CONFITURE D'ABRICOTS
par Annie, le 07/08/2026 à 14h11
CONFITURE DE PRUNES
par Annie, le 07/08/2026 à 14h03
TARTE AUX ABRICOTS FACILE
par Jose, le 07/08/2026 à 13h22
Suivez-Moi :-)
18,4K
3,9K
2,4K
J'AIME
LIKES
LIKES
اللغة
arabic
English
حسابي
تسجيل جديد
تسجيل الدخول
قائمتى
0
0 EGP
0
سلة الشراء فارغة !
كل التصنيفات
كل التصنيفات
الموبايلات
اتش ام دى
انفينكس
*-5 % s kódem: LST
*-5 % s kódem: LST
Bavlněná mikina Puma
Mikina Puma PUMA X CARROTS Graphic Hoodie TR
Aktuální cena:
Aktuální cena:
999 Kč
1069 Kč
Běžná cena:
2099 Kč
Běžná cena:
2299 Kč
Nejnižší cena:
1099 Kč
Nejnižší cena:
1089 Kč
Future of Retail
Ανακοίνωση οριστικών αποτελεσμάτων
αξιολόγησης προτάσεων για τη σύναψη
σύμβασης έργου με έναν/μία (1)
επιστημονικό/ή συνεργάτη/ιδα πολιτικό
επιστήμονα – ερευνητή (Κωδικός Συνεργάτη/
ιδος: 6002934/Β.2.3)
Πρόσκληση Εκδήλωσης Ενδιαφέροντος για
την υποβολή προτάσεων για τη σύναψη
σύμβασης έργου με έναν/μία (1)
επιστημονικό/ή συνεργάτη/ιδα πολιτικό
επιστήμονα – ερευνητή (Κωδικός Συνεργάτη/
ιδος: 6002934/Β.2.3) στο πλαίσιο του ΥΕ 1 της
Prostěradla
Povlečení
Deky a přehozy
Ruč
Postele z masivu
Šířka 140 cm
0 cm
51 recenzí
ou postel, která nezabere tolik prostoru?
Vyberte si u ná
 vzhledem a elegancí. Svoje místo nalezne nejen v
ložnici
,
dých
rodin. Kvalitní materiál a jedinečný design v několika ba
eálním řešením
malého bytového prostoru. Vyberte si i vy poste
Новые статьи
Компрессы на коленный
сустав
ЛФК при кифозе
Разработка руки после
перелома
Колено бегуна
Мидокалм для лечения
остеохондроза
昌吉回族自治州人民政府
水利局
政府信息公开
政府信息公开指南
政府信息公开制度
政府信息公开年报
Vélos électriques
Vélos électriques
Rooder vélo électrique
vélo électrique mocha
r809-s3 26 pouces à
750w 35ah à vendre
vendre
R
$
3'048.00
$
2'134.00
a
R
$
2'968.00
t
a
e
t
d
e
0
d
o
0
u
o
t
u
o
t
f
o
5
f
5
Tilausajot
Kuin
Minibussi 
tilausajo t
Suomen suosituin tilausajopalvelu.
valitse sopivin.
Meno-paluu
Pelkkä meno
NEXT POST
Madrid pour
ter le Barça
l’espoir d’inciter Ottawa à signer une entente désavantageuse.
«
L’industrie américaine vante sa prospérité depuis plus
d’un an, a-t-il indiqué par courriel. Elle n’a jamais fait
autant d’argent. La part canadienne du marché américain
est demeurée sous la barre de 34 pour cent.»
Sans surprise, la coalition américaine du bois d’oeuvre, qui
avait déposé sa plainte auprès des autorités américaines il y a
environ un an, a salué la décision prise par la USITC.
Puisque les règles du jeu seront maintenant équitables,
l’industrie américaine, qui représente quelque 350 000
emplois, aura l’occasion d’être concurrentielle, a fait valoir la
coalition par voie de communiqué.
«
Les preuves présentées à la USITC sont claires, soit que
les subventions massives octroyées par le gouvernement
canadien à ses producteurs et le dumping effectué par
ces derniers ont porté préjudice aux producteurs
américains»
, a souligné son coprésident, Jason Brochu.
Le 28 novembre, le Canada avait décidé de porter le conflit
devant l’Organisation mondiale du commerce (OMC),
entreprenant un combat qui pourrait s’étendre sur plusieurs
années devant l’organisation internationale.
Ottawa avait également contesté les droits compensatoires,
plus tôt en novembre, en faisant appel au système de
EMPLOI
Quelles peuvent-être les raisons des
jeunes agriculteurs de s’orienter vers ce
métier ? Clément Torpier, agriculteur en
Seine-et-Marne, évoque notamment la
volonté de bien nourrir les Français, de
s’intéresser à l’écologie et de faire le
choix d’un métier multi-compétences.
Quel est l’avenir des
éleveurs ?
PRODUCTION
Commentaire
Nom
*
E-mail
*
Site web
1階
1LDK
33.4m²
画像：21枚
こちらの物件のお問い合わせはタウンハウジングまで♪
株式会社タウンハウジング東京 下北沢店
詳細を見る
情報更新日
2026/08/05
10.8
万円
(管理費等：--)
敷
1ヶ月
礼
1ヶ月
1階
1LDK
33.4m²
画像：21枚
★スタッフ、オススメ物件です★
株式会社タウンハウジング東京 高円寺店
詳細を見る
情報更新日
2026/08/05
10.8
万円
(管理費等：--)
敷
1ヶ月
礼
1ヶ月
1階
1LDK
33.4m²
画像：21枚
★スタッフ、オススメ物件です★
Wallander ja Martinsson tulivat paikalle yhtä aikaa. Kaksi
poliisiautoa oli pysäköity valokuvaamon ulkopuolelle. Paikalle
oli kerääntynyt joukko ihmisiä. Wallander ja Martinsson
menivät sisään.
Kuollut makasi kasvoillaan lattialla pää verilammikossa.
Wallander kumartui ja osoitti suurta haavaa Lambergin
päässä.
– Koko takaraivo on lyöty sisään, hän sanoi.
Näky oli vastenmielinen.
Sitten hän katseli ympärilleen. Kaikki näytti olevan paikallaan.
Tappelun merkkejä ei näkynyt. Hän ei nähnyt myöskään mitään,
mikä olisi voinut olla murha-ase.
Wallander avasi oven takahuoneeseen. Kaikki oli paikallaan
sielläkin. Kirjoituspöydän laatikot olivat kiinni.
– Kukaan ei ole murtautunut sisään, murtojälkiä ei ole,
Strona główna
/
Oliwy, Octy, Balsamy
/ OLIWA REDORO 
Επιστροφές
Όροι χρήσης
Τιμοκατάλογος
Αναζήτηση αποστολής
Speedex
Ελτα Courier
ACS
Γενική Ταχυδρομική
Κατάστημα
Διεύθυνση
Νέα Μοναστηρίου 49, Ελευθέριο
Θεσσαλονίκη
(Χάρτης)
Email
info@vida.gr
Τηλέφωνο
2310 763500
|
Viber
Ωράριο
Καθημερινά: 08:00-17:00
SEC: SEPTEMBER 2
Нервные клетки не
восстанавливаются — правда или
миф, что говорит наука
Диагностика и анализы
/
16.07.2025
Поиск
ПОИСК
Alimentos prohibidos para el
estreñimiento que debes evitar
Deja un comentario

[Work request] Copy every record verbatim.

[Your response]
CONFITURE D'ABRICOTS
par Annie, le 07/08/2026 à 14h11
CONFITURE DE PRUNES
par Annie, le 07/08/2026 à 14h03
TARTE AUX ABRICOTS FACILE
par Jose, le 07/08/2026 à 13h22
Suivez-Moi :-)
18,4K
3,9K
2,4K
J'AIME
LIKES
LIKES
اللغة
arabic
English
حسابي
تسجيل جديد
تسجيل الدخول
قائمتى
0
0 EGP
0
سلة الشراء فارغة !
كل التصنيفات
كل التصنيفات
الموبايلات
اتش ام دى
انفينكس
*-5 % s kódem: LST
*-5 % s kódem: LST
Bavlněná mikina Puma
Mikina Puma PUMA X CARROTS Graphic Hoodie TR
Aktuální cena:
Aktuální cena:
999 Kč
1069 Kč
Běžná cena:
2099 Kč
Běžná cena:
2299 Kč
Nejnižší cena:
1099 Kč
Nejnižší cena:
1089 Kč
Future of Retail
Ανακοίνωση οριστικών αποτελεσμάτων
αξιολόγησης προτάσεων για τη σύναψη
σύμβασης έργου με έναν/μία (1)
επιστημονικό/ή συνεργάτη/ιδα πολιτικό
επιστήμονα – ερευνητή (Κωδικός Συνεργάτη/
ιδος: 6002934/Β.2.3)
Πρόσκληση Εκδήλωσης Ενδιαφέροντος για
την υποβολή προτάσεων για τη σύναψη
σύμβασης έργου με έναν/μία (1)
επιστημονικό/ή συνεργάτη/ιδα πολιτικό
επιστήμονα – ερευνητή (Κωδικός Συνεργάτη/
ιδος: 6002934/Β.2.3) στο πλαίσιο του ΥΕ 1 της
Prostěradla
Povlečení
Deky a přehozy
Ruč
Postele z masivu
Šířka 140 cm
0 cm
51 recenzí
ou postel, která nezabere tolik prostoru?
Vyberte si u ná
 vzhledem a elegancí. Svoje místo nalezne nejen v
ložnici
,
dých
rodin. Kvalitní materiál a jedinečný design v několika ba
eálním řešením
malého bytového prostoru. Vyberte si i vy poste
Новые статьи
Компрессы на коленный
сустав
ЛФК при кифозе
Разработка руки после
перелома
Колено бегуна
Мидокалм для лечения
остеохондроза
昌吉回族自治州人民政府
水利局
政府信息公开
政府信息公开指南
政府信息公开制度
政府信息公开年报
Vélos électriques
Vélos électriques
Rooder vélo électrique
vélo électrique mocha
r809-s3 26 pouces à
750w 35ah à vendre
vendre
R
$
3'048.00
$
2'134.00
a
R
$
2'968.00
t
a
e
t
d
e
0
d
o
0
u
o
t
u
o
t
f
o
5
f
5
Tilausajot
Kuin
Minibussi 
tilausajo t
Suomen suosituin tilausajopalvelu.
valitse sopivin.
Meno-paluu
Pelkkä meno
NEXT POST
Madrid pour
ter le Barça
l’espoir d’inciter Ottawa à signer une entente désavantageuse.
«
L’industrie américaine vante sa prospérité depuis plus
d’un an, a-t-il indiqué par courriel. Elle n’a jamais fait
autant d’argent. La part canadienne du marché américain
est demeurée sous la barre de 34 pour cent.»
Sans surprise, la coalition américaine du bois d’oeuvre, qui
avait déposé sa plainte auprès des autorités américaines il y a
environ un an, a salué la décision prise par la USITC.
Puisque les règles du jeu seront maintenant équitables,
l’industrie américaine, qui représente quelque 350 000
emplois, aura l’occasion d’être concurrentielle, a fait valoir la
coalition par voie de communiqué.
«
Les preuves présentées à la USITC sont claires, soit que
les subventions massives octroyées par le gouvernement
canadien à ses producteurs et le dumping effectué par
ces derniers ont porté préjudice aux producteurs
américains»
, a souligné son coprésident, Jason Brochu.
Le 28 novembre, le Canada avait décidé de porter le conflit
devant l’Organisation mondiale du commerce (OMC),
entreprenant un combat qui pourrait s’étendre sur plusieurs
années devant l’organisation internationale.
Ottawa avait également contesté les droits compensatoires,
plus tôt en novembre, en faisant appel au système de
EMPLOI
Quelles peuvent-être les raisons des
jeunes agriculteurs de s’orienter vers ce
métier ? Clément Torpier, agriculteur en
Seine-et-Marne, évoque notamment la
volonté de bien nourrir les Français, de
s’intéresser à l’écologie et de faire le
choix d’un métier multi-compétences.
Quel est l’avenir des
éleveurs ?
PRODUCTION
Commentaire
Nom
*
E-mail
*
Site web
1階
1LDK
33.4m²
画像：21枚
こちらの物件のお問い合わせはタウンハウジングまで♪
株式会社タウンハウジング東京 下北沢店
詳細を見る
情報更新日
2026/08/05
10.8
万円
(管理費等：--)
敷
1ヶ月
礼
1ヶ月
1階
1LDK
33.4m²
画像：21枚
★スタッフ、オススメ物件です★
株式会社タウンハウジング東京 高円寺店
詳細を見る
情報更新日
2026/08/05
10.8
万円
(管理費等：--)
敷
1ヶ月
礼
1ヶ月
1階
1LDK
33.4m²
画像：21枚
★スタッフ、オススメ物件です★
Wallander ja Martinsson tulivat paikalle yhtä aikaa. Kaksi
poliisiautoa oli pysäköity valokuvaamon ulkopuolelle. Paikalle
oli kerääntynyt joukko ihmisiä. Wallander ja Martinsson
menivät sisään.
Kuollut makasi kasvoillaan lattialla pää verilammikossa.
Wallander kumartui ja osoitti suurta haavaa Lambergin
päässä.
– Koko takaraivo on lyöty sisään, hän sanoi.
Näky oli vastenmielinen.
Sitten hän katseli ympärilleen. Kaikki näytti olevan paikallaan.
Tappelun merkkejä ei näkynyt. Hän ei nähnyt myöskään mitään,
mikä olisi voinut olla murha-ase.
Wallander avasi oven takahuoneeseen. Kaikki oli paikallaan
sielläkin. Kirjoituspöydän laatikot olivat kiinni.
– Kukaan ei ole murtautunut sisään, murtojälkiä ei ole,
Strona główna
/
Oliwy, Octy, Balsamy
/ OLIWA REDORO 
Επιστροφές
Όροι χρήσης
Τιμοκατάλογος
Αναζήτηση αποστολής
Speedex
Ελτα Courier
ACS
Γενική Ταχυδρομική
Κατάστημα
Διεύθυνση
Νέα Μοναστηρίου 49, Ελευθέριο
Θεσσαλονίκη
(Χάρτης)
Email
info@vida.gr
Τηλέφωνο
2310 763500
|
Viber
Ωράριο
Καθημερινά: 08:00-17:00
SEC: SEPTEMBER 2
Нервные клетки не
восстанавливаются — правда или
миф, что говорит наука
Диагностика и анализы
/
16.07.2025
Поиск
ПОИСК
Alimentos prohibidos para el
estreñimiento que debes evitar
Deja un comentario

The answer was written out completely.